[slurm-users] Running pyMPI on several nodes

Tue Aug 13 06:30:48 UTC 2019

Hi Pälle!

Great. It would be helpful to know how they shared the etc directory? NFS?

Benson

On 8/13/19 9:25 AM, Pär Lundö wrote:
>
> Hi!
>
> I have now had the chance to look into to this matter more thoroughly 
> and it seems that the problem was due to the fact that the nodes are 
> diskless and shared some data (e.g. "etc"-dir). I removed that 
> dependency and mounted each node to a unique set of folders, which 
> resolved the issue. Presumably, this can be done in other ways unknown 
> to me, but it helped me and I can now run multiple nodes via MPI.
>
> Thank you for your help!
>
> Best regards,
> Pälle L
>
> On 2019-07-16 15:49, Benson Muite wrote:
>>
>> Hi,
>>
>> Does a regular MPI program run on two nodes? For example helloworld:
>>
>> https://people.sc.fsu.edu/~jburkardt/c_src/hello_mpi/hello_mpi.c
>>
>> https://people.sc.fsu.edu/~jburkardt/py_src/hello_mpi/hello_mpi.py
>>
>> Benson
>>
>> On 7/16/19 4:30 PM, Pär Lundö wrote:
>>> Hi,
>>> Thank you for your quick answer!
>>> I’ll look into that, but they share the same hosts-file and the 
>>> DHCP-server sets their hostname.
>>>
>>> However I came across a setting in the slurm.conf-file ”Tmpfs” and 
>>> there were a note regarding it in the guide of mpi at the slurms 
>>> webpage. I implemented the proposed changes but still no luck.
>>>
>>> Best regards,
>>> Palle
>>>
>>> ------------------------------------------------------------------------
>>> *From:* "slurm-users" <slurm-users-bounces at lists.schedmd.com>
>>> *Sent:* 16 juli 2019 12:32
>>> *To:* "Slurm User Community List" <slurm-users at lists.schedmd.com>
>>> *Subject:* Re: [slurm-users] Running pyMPI on several nodes
>>>
>>> srun: error: Application launch failed: Invalid node name specified
>>>
>>> Hearns Law. All batch system problems are DNS problems.
>>>
>>> Seriously though - check out your name resolution both on the head 
>>> node and the compute nodes.
>>>
>>>
>>> On Tue, 16 Jul 2019 at 08:49, Pär Lundö < par.lundo at foi.se 
>>> <mailto:par.lundo at foi.se>> wrote:
>>>
>>>     Hi,
>>>
>>>     I have now had the time to look at some of your suggestions.
>>>
>>>     First I tried running "srun -N1 hostname" via a sbatch-script,
>>>     while having two nodes up and running.
>>>     "sinfo" yields that two nodes are up and idle prior to
>>>     submitting the sbatch-script.
>>>     After submitting the job, I receive an error stating that:
>>>
>>>     "srun: error: Task launch for 86.0 failed on node lxclient11:
>>>     Invalid node name specified.

━━━

## Problem A
In the listing, copy the part that opens with the line containing "scientific name: Prunus armeniaca" and closes with the line containing "common name: Prostrate speedwell", including both of those lines.
The text and the listing have no connection to each other.

(Data entries)
━━━

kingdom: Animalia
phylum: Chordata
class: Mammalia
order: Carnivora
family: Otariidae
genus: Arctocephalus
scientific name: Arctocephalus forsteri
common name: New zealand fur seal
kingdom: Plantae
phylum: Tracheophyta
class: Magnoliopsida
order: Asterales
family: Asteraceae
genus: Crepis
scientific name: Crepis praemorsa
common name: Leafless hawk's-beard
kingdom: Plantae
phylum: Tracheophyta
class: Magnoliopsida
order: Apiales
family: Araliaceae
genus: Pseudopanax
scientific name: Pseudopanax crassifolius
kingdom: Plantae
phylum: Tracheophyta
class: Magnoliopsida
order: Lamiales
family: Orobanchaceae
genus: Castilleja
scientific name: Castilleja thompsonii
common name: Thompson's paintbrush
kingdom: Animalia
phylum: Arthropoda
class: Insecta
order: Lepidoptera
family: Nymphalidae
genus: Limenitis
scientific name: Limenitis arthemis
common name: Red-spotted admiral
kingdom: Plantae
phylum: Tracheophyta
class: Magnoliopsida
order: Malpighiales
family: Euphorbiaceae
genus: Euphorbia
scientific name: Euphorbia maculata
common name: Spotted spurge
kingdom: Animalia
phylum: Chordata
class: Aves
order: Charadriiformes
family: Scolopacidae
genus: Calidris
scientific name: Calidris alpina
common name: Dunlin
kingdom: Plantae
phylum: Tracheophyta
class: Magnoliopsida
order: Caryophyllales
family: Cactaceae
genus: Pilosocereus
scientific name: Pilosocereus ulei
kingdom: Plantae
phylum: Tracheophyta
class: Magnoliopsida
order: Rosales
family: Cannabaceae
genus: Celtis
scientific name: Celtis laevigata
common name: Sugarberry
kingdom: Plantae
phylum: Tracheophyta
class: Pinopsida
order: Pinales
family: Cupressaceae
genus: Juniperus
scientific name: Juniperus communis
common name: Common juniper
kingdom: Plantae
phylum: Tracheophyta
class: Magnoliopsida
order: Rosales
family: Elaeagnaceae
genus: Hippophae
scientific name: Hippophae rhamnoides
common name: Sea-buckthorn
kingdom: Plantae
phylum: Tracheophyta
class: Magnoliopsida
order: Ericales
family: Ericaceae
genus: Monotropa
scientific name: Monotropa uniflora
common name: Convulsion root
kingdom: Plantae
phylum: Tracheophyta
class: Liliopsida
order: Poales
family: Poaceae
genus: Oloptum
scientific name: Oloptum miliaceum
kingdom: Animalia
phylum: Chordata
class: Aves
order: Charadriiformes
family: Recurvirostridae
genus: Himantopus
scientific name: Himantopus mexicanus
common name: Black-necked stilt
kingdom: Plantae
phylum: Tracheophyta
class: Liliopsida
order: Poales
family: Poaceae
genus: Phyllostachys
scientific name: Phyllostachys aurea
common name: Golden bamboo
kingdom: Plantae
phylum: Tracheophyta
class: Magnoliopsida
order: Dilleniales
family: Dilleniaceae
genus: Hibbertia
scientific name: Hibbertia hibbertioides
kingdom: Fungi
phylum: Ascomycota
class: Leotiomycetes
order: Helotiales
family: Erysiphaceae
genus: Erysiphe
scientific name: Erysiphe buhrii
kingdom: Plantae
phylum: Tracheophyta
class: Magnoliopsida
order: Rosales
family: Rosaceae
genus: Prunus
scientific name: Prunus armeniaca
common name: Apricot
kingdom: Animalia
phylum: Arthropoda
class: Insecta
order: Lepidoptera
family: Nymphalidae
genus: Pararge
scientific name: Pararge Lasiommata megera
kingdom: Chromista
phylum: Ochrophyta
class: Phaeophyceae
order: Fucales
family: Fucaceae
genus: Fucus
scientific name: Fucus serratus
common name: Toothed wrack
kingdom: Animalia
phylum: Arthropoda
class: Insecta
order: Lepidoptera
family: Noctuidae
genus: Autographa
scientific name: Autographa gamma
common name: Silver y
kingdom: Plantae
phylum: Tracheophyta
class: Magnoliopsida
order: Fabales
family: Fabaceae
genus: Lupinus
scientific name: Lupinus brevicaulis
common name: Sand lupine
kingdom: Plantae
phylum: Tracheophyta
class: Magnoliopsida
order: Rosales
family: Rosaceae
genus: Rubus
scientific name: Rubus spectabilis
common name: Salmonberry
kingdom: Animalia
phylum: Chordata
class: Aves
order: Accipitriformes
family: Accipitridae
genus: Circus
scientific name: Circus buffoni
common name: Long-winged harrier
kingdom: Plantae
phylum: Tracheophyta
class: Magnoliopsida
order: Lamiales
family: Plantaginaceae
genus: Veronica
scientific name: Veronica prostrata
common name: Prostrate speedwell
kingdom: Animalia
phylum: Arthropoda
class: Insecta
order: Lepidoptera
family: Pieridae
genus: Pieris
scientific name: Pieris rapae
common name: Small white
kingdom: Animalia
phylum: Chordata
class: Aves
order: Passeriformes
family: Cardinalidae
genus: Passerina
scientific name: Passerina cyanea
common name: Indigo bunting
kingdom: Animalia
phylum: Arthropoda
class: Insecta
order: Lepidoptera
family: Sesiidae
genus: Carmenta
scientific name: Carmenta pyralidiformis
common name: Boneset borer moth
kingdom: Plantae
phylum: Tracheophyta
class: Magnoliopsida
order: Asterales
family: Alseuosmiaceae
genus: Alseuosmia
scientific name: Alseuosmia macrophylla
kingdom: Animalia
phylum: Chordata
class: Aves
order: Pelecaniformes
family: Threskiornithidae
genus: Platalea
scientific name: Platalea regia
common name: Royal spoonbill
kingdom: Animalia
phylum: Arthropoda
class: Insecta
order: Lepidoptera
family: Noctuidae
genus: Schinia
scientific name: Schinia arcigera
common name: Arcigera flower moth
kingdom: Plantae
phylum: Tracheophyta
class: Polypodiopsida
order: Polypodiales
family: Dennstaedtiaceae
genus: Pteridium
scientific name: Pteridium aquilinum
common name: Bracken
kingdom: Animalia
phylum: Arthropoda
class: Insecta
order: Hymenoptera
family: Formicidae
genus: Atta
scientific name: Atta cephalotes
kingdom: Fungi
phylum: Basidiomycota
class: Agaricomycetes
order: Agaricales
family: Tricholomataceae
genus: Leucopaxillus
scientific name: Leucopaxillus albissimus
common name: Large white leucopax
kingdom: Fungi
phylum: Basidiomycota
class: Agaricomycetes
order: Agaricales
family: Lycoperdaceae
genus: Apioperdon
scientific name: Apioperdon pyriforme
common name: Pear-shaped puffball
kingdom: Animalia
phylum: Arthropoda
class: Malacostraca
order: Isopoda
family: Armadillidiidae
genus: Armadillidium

━━━

## Problem B
List each distinct email address that appears in the Slurm mailing-list thread.

## Final answer A
scientific name: Prunus armeniaca
common name: Apricot
kingdom: Animalia
phylum: Arthropoda
class: Insecta
order: Lepidoptera
family: Nymphalidae
genus: Pararge
scientific name: Pararge Lasiommata megera
kingdom: Chromista
phylum: Ochrophyta
class: Phaeophyceae
order: Fucales
family: Fucaceae
genus: Fucus
scientific name: Fucus serratus
common name: Toothed wrack
kingdom: Animalia
phylum: Arthropoda
class: Insecta
order: Lepidoptera
family: Noctuidae
genus: Autographa
scientific name: Autographa gamma
common name: Silver y
kingdom: Plantae
phylum: Tracheophyta
class: Magnoliopsida
order: Fabales
family: Fabaceae
genus: Lupinus
scientific name: Lupinus brevicaulis
common name: Sand lupine
kingdom: Plantae
phylum: Tracheophyta
class: Magnoliopsida
order: Rosales
family: Rosaceae
genus: Rubus
scientific name: Rubus spectabilis
common name: Salmonberry
kingdom: Animalia
phylum: Chordata
class: Aves
order: Accipitriformes
family: Accipitridae
genus: Circus
scientific name: Circus buffoni
common name: Long-winged harrier
kingdom: Plantae
phylum: Tracheophyta
class: Magnoliopsida
order: Lamiales
family: Plantaginaceae
genus: Veronica
scientific name: Veronica prostrata
common name: Prostrate speedwell

## Final answer B
slurm-users-bounces at lists.schedmd.com
slurm-users at lists.schedmd.com
par.lundo at foi.se